Otoh, this year we have been married 20 years, so it could be justified.

Thanks for your help!


----------



## Jellybeans (Mar 8, 2011)

Go to the islands, mon


----------



## Faithful Wife (Oct 31, 2012)

You've never gotten away together for a week? Wow!

Somewhere tropical, for sure!


----------



## PBear (Nov 16, 2010)

Well, my hope this winter was to book a week off work, and then the week before my holidays, walk into a travel agency and book the best deal to anywhere warm. There always seems to be last minute deals from places trying to fill hotel beds, and I've travelled so little I could roll the rice. It's not going to work this year, I think. But I still like the idea. 

C
_Posted via Mobile Device_


----------



## jld (Dec 1, 2013)

PBear said:


> Well, my hope this winter was to book a week off work, and then the week before my holidays, walk into a travel agency and book the best deal to anywhere warm. There always seems to be last minute deals from places trying to fill hotel beds, and I've travelled so little I could roll the rice. It's not going to work this year, I think. But I still like the idea.
> 
> C
> _Posted via Mobile Device_


Okay, so go to travel agency at the last minute and see what they have? Anon Pink mentioned something about getting last minute deals a few weeks ago. I'll ask her, too.

Thank you!


----------



## Jellybeans (Mar 8, 2011)

Cheap Caribbean dot com

Great deals


----------



## jld (Dec 1, 2013)

Faithful Wife said:


> You've never gotten away together for a week? Wow!
> 
> Somewhere tropical, for sure!


Did you read my post where I said dh has always put work first, the kids second, me third, and himself last? That is kind of why. He always said it would be different when the kids got older, and they're older now . . . so I am going to ask.

And FW, do you have any suggestions for a tropical spot? Sometimes it's interesting to hear personal recommendations.


----------



## jld (Dec 1, 2013)

Jellybeans said:


> Cheap Caribbean dot com
> 
> Great deals


Thank you! Do you recommend any particular place in the Caribbean?


----------



## Faithful Wife (Oct 31, 2012)

We always go to Hawaii, but that is because it is the most cost efficient for us...we get to stay longer for less money.


----------



## jld (Dec 1, 2013)
+ + + +
How would the forum thread about picking a spot for an anniversary vacation go on from its last line? Write the continuation.
+ + + +
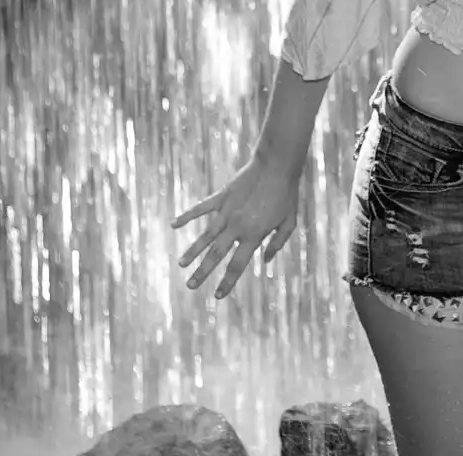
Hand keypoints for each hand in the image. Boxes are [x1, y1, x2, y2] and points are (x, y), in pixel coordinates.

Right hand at [173, 156, 301, 297]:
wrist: (276, 166)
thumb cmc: (286, 195)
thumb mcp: (289, 223)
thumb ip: (277, 243)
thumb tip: (266, 261)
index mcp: (253, 235)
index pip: (237, 265)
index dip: (227, 282)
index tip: (218, 295)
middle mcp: (236, 226)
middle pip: (216, 255)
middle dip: (202, 272)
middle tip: (190, 286)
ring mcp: (226, 211)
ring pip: (205, 236)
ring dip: (192, 252)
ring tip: (181, 264)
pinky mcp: (221, 197)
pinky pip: (200, 208)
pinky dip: (187, 216)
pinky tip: (174, 224)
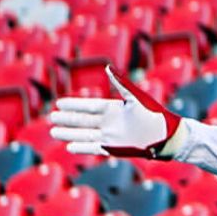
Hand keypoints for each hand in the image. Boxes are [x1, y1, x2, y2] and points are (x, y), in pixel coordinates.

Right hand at [49, 67, 182, 157]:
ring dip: (69, 134)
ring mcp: (111, 136)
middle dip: (67, 120)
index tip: (59, 103)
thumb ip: (120, 83)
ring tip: (53, 132)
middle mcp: (109, 122)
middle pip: (83, 121)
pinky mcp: (114, 148)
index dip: (74, 104)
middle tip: (51, 118)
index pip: (88, 106)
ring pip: (85, 134)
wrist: (165, 135)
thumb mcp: (135, 97)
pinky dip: (82, 147)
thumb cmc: (153, 114)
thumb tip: (107, 67)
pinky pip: (94, 148)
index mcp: (113, 108)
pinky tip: (69, 147)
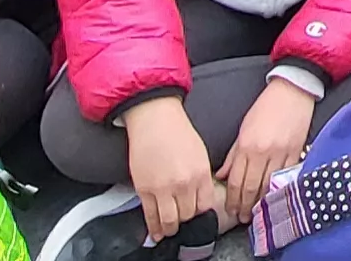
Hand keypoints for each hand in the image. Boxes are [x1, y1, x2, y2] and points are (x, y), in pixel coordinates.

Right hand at [124, 98, 221, 237]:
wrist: (154, 118)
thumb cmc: (177, 132)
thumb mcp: (200, 154)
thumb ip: (201, 177)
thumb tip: (200, 197)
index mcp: (201, 174)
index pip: (205, 207)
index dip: (201, 216)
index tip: (197, 219)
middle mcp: (185, 184)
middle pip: (188, 216)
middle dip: (186, 223)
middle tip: (183, 225)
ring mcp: (164, 188)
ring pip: (170, 221)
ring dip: (170, 229)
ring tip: (170, 230)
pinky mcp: (145, 189)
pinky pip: (150, 215)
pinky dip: (153, 227)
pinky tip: (156, 232)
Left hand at [220, 82, 316, 219]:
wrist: (292, 92)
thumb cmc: (266, 108)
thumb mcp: (243, 128)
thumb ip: (233, 155)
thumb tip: (222, 175)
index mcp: (247, 146)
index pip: (237, 180)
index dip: (233, 199)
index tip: (231, 209)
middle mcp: (263, 152)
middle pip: (252, 187)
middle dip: (245, 205)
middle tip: (241, 217)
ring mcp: (281, 154)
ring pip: (269, 185)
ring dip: (261, 202)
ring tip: (255, 212)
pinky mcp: (296, 153)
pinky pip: (285, 177)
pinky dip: (278, 189)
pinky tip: (273, 198)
+ + + +
● **Exercise answer**:
Jellybeans, that is a great site! We can definitely do this for under 5k! Thank you so much!


----------



## skype (Sep 25, 2013)

CaribbeanMan should contribute to this thread! 

Have you visited Costa Rica? Beautiful scenery, mountains, beaches, zip lines, coffee plantations, and relatively inexpensive.

TripAdvisor has good recommendations for hotels.

San Jose, the capital, is a good base for seeing the country.


----------



## jld (Dec 1, 2013)

skype said:


> CaribbeanMan should contribute to this thread!
> 
> Have you visited Costa Rica? Beautiful scenery, mountains, beaches, zip lines, coffee plantations, and relatively inexpensive.
> 
> ...


No, never been there. I will look at TripAdvisor. Thanks!


----------



## Sun Catcher (Dec 6, 2013)

We just got back from a 3 night cruise to the Bahamas. Was very relaxing, we didn't take part in any activities. We just ate when we felt like it and enjoyed our balcony suite even though this weekend was during a cold snap. Nassau was a nice small city to visit and that day went fast.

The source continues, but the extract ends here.